- Research area
Push the Frontiers of Offshore Wind Technology
University of Hull
- Research project
Developing the next generation of floating offshore wind turbine structures
- Lead supervisor
- PhD Student
- Supervisory Team
Dr Marina Bock (Senior Lecturer in Civil and Structural Engineering - Aston University, Faculty of Science & Engineering)
This Research Project is part of the Aura CDT’s Innovations in Offshore Floating Wind Energy Systems Cluster.
Offshore wind turbines are structures that harvest wind energy at high seas. There are two types of offshore wind turbines: fixed bottom and floating. Fixed bottom wind turbines are used in water depths up to 60 m, beyond that depth, floating wind turbines might be more cost effective. Worldwide most offshore wind deployment has been on fixed bottom offshore structures with around 27000 MW installed and only 82 MW of floating structures installed but not connected. This is because floating technology has not reached yet utility scale.
With 80% of offshore wind resources located at water depths greater than 60 m and away from the shore where also better winds are found, it is therefore important to accelerate floating offshore wind technology. Figure 1 shows some areas of the world being considered for floating offshore wind where it is observed a global engagement. Currently, the UK is leading the sector thanks to several government investment in R&D projects and companies such as the Offshore Renewable Energy (ORE) Catapult.

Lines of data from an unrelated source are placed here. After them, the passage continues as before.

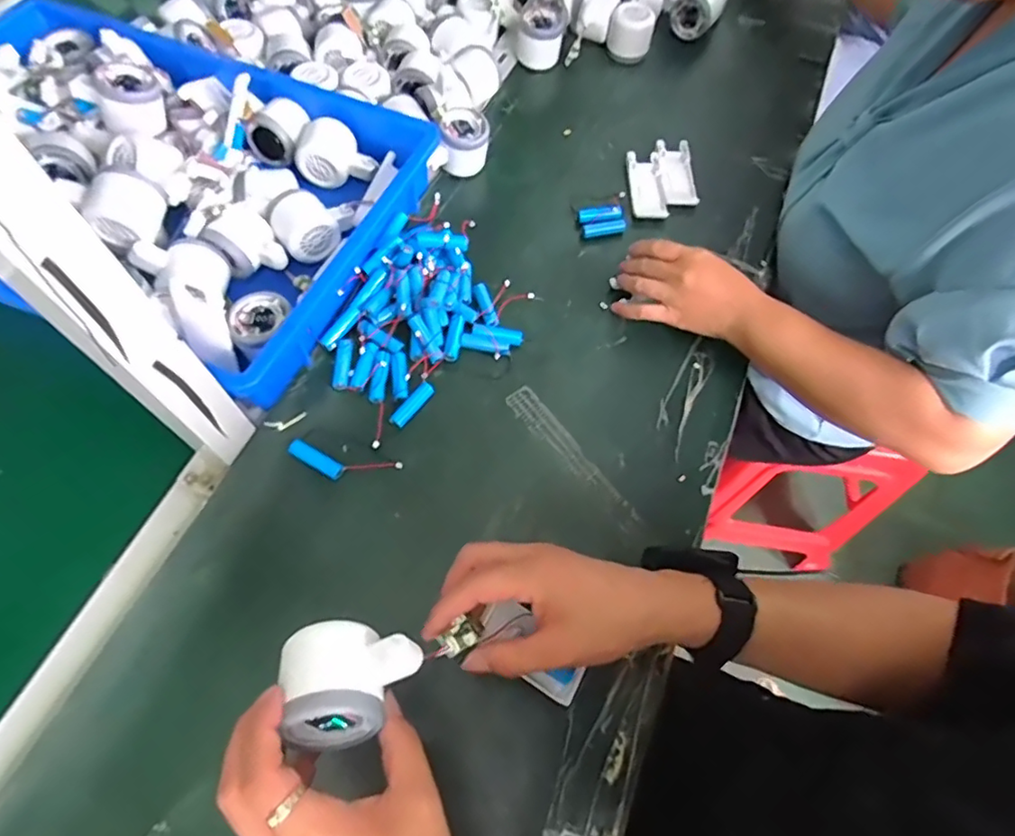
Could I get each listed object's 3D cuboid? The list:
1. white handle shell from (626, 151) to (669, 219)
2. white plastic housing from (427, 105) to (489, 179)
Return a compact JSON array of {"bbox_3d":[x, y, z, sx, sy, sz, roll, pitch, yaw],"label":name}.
[{"bbox_3d":[0.166,-0.278,0.681,0.040,0.009,0.103,1,64,-2],"label":"white handle shell"},{"bbox_3d":[-0.051,-0.317,0.664,0.057,0.059,0.067,11,64,2],"label":"white plastic housing"}]

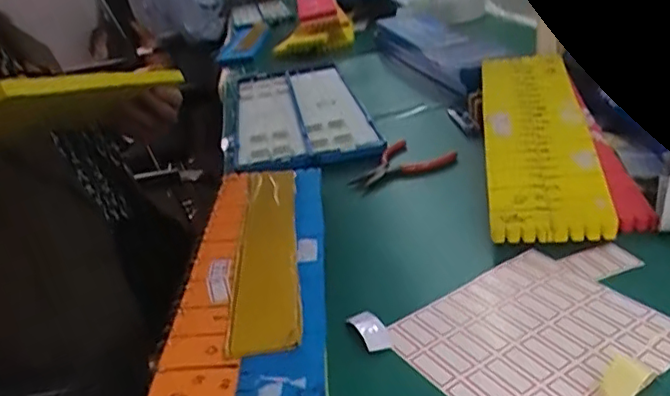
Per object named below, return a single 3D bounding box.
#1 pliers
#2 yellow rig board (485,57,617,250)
[{"bbox_3d":[0.059,-0.035,0.640,0.117,0.009,0.081,-27,31,-31],"label":"pliers"},{"bbox_3d":[0.194,-0.068,0.590,0.091,0.010,0.330,-1,34,13],"label":"yellow rig board"}]

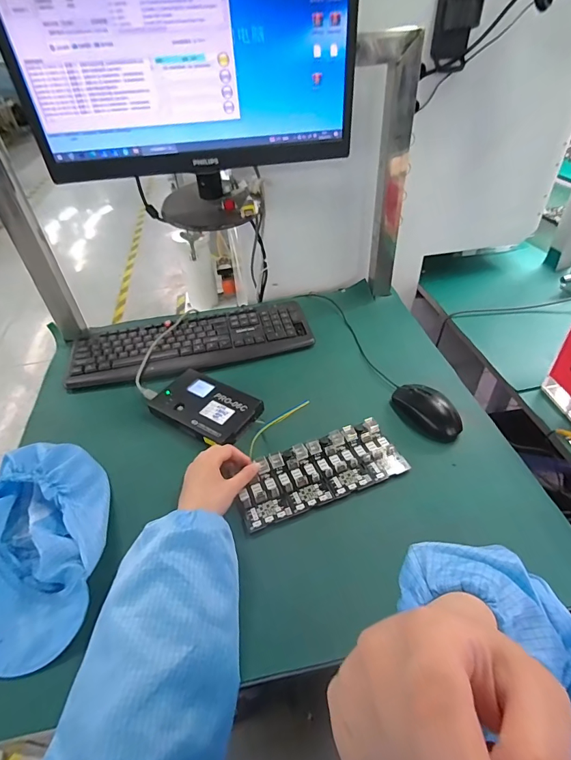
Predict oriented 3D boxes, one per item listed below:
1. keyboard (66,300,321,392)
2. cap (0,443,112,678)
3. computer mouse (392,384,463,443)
[{"bbox_3d":[-0.172,-0.067,0.746,0.439,0.031,0.163,-14,43,-10],"label":"keyboard"},{"bbox_3d":[-0.287,0.184,0.473,0.142,0.054,0.257,-16,44,-12],"label":"cap"},{"bbox_3d":[0.215,0.045,0.603,0.068,0.035,0.114,-29,48,-24],"label":"computer mouse"}]

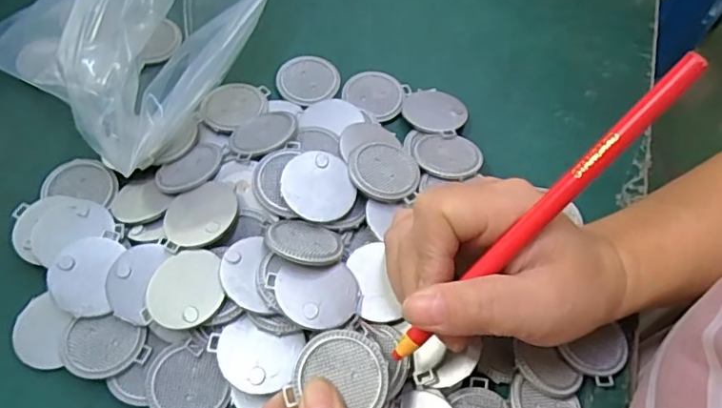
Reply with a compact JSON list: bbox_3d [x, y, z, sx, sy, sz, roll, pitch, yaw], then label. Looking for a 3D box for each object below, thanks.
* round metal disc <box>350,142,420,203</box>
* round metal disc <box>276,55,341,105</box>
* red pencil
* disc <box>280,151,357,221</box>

Wind turbines currently being installed are around 150m tall and can generate up to 6 MW but it is expected in future that with the ever increasing demands to harvest more energy to supply into the power grid and the need to replace turbines being decommissioned at the end of their lifespan, a bigger structure to harvest larger amounts of energy will be needed. It is forecast that by 2030, 240 m tall turbines able to harvest 15 MW will be needed. The benefits of large offshore floating wind turbines include lower project costs, lower maintenance costs as bigger turbines means less structures to inspect and maintain. The main drawback is that because of the size, the structure is overly heavy. For this reason, there is a need to both reconsider the design and the material of the mast and floating structure to make it lighter and easier to manufacture, assemble and transport.
This project therefore aims to develop more structurally efficient mast designs for application to floating offshore wind turbines. In relation to alternative mast designs, other structural systems such as tripods, trusses and combination thereof that minimise large bending moment caused by extreme wind and wave loads at the base will be investigated. AI aided design optimisation will be performed to provide the most structurally reliable and cost-effective design options. Modular designs will also be prioritised. Because technology is now enabling to extend the life span from 25 years to up to 35 years, this project will investigate the use of resilient steels such as high strength steels and stainless steel for application to offshore wind. High-strength and stainless steel are corrosion resistant steels that despite requiring a higher investment, their cost is cheaper than conventional steels when costs are considered on a whole lifecycle with less maintenance. Within the three possible stainless steels, duplex stainless steels will be the focus of the study as they have been previously used in floating offshore platforms and are more cost effective compared to austenitic and ferritic stainless steel. The outcome of the project will be a novel structural design of floating offshore wind mast structure that can provide more sustainable and cost-effective solutions to meet the demands of expansions in floating offshore renewables.